How true brother! Through my days at Union and SBTS I was active in local church ministry, and I could always tell which students were not. They latched onto the "few" profs who only went into education as an escape from local ministry. They loved to talk about being a "rancher" rather than a "shepherd". May God save our churches from such men!

(Oh, but the pulpit ministry is my strongest gift and my greatest joy in ministry -- but it must be excercised in concert with the office and not in isolation from the office of pastor)

Perry McCall said...

Dr. Van Neste,

Thank you for your blog and especially for taking up this issue. I am apart of a new fellowship of young pastors who believe that we need a pastoral reclamation in Baptist life. We call this reclamation a reclaiming of the shepherd model for pastoral ministry as a "prescribed" model from scripture. We reject the idea that the “shepherd” terminology in the NT is just a culturally conditioned metaphor. I believe that our verbal plenary position on inspiration requires us to accept such a position. I readily admit that fleshing out the “how” of modern shepherd ministry will be difficult and will look different in different settings. But I do believe that we must begin with the presupposition that a pastor must be a shepherd and that care giving is a task that defines whether or not someone is a pastor.

Ray Van Neste said...

Glad to hear of this discussion going on in other places. The Bible is indeed clear that such care and oversight is non-negotiable. Too often people dismiss it because it is difficult in many of our typical church structures. However, this should cause us to question our structures rather than dismiss the biblical guidelines.

And for clarity, this post (and other ones like this from me) serve not only to critique what I see elsewhere but also to continually call me to this truth. It is so easy and tempting to slide away from the challenging task of shepherding.

Gordon Cloud said...

Great post. There must be a balance between the preaching and the ministering.

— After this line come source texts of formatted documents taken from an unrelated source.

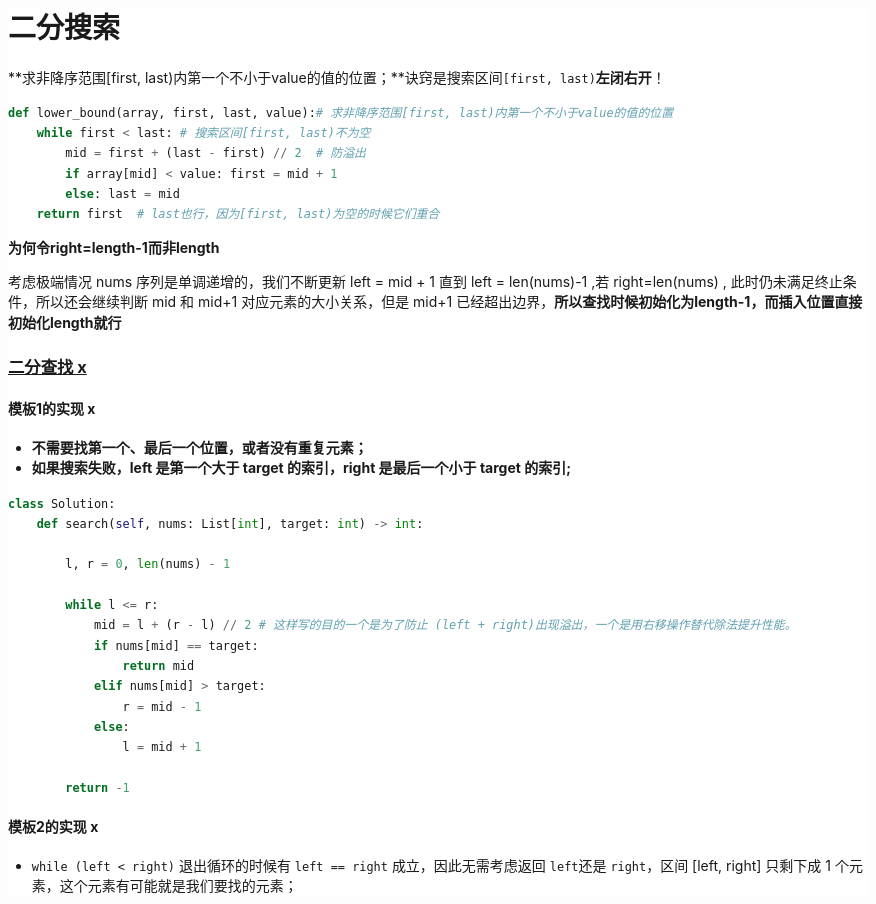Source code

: # 二分搜索



**求非降序范围[first, last)内第一个不小于value的值的位置；**诀窍是搜索区间`[first, last)`**左闭右开**！

```python
def lower_bound(array, first, last, value):# 求非降序范围[first, last)内第一个不小于value的值的位置
    while first < last: # 搜索区间[first, last)不为空
        mid = first + (last - first) // 2  # 防溢出
        if array[mid] < value: first = mid + 1 
        else: last = mid
    return first  # last也行，因为[first, last)为空的时候它们重合
```



**为何令right=length-1而非length**

考虑极端情况 nums 序列是单调递增的，我们不断更新 left = mid + 1 直到 left = len(nums)-1 ,若 right=len(nums) , 此时仍未满足终止条件，所以还会继续判断 mid 和 mid+1 对应元素的大小关系，但是 mid+1 已经超出边界，**所以查找时候初始化为length-1，而插入位置直接初始化length就行**



### [二分查找 x](https://leetcode-cn.com/problems/binary-search/)



#### 模板1的实现 x

- **不需要找第一个、最后一个位置，或者没有重复元素；**
- **如果搜索失败，left 是第一个大于 target 的索引，right 是最后一个小于 target 的索引;**

```Python
class Solution:
    def search(self, nums: List[int], target: int) -> int:
        
        l, r = 0, len(nums) - 1
        
        while l <= r:
            mid = l + (r - l) // 2 # 这样写的目的一个是为了防止 (left + right)出现溢出，一个是用右移操作替代除法提升性能。
            if nums[mid] == target:
                return mid
            elif nums[mid] > target:
                r = mid - 1
            else:
                l = mid + 1
        
        return -1
```



#### 模板2的实现 x

- `while (left < right)` 退出循环的时候有 `left == right` 成立，因此无需考虑返回 `left`还是 `right`，区间 [left, right] 只剩下成 1 个元素，这个元素有可能就是我们要找的元素；
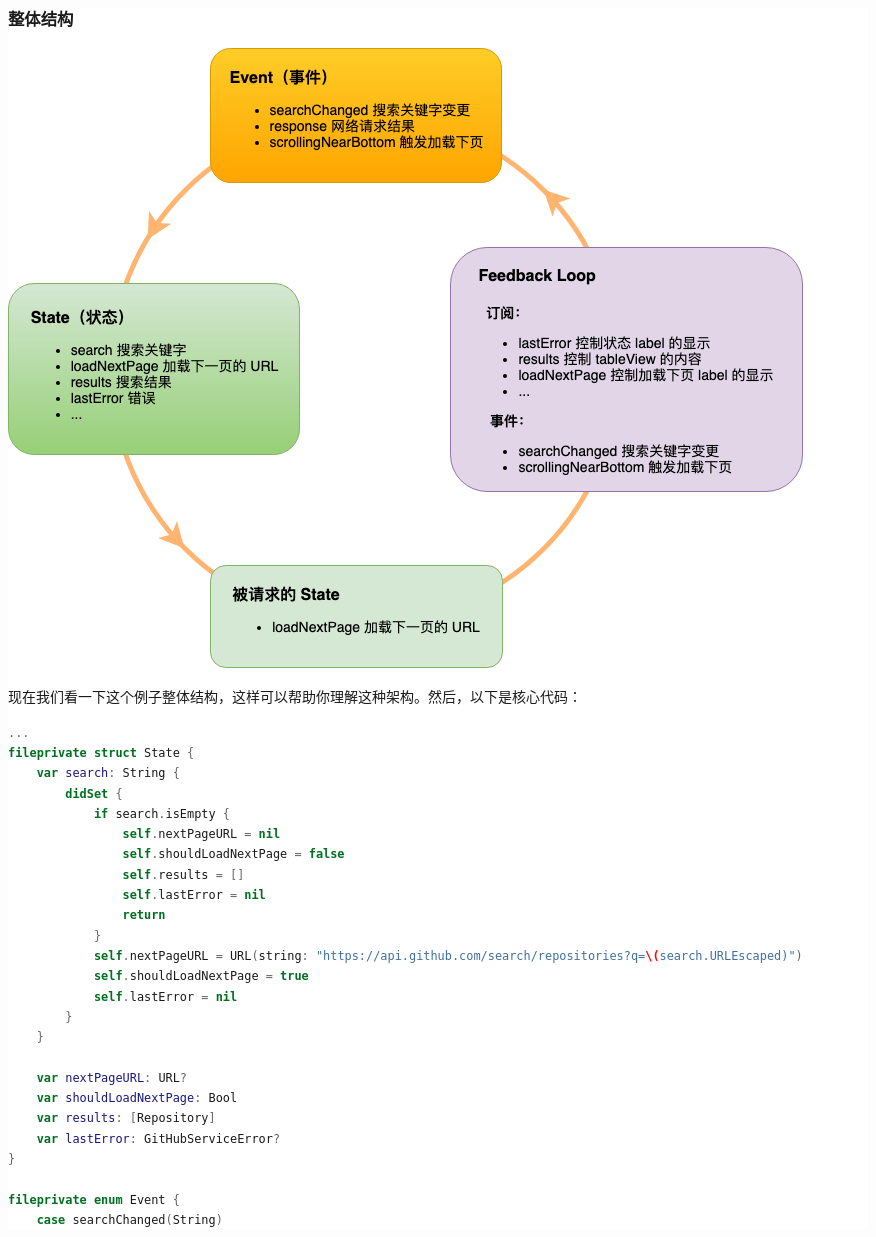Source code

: ### 整体结构

![](/assets/Architecture/RxFeedback/All.png)

现在我们看一下这个例子整体结构，这样可以帮助你理解这种架构。然后，以下是核心代码：

```swift
...
fileprivate struct State {
    var search: String {
        didSet {
            if search.isEmpty {
                self.nextPageURL = nil
                self.shouldLoadNextPage = false
                self.results = []
                self.lastError = nil
                return
            }
            self.nextPageURL = URL(string: "https://api.github.com/search/repositories?q=\(search.URLEscaped)")
            self.shouldLoadNextPage = true
            self.lastError = nil
        }
    }
    
    var nextPageURL: URL?
    var shouldLoadNextPage: Bool
    var results: [Repository]
    var lastError: GitHubServiceError?
}

fileprivate enum Event {
    case searchChanged(String)
```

The balance comes from commitment on the part of the pastor to do the work of the ministry and an understanding on the part of the congregation on what constitutes a need for pastoral attention.

Brett said...

I once heard a megachurch pastor I respect in many ways boast that he hadn't made a hospital visit in years. I'd much rather study for my sermon on Sunday than drive up to the hospital and pray for someone, but it always does my soul well to make that visit and also helps my message fall on more willing-to-listen ears on Sunday morning, not to mention more attentive ears from the family directly affected for several weeks or months. I hate cliches, but there is a lot of truth in "People don't care how much you know until they know how much you care."

I recognize that a pastor of a church of 1,000+ cannot possibly make all the visits, but I believe it is entirely possible for him to make some and I know that many actually do. Hurray for those who do continue to some counseling, some weddings and funerals, some visitation of the sick, etc., even when their churches reach mega status (w/out neglecting their families).

Ray Van Neste said...

Indeed Brett.
My concern is that this sort of pastoral ministry be seen as our biblical mandate and not as simply something'nice' to do if you can.
And if our structures make it more difficult to obey the Bible perhaps we should reconsider our structures.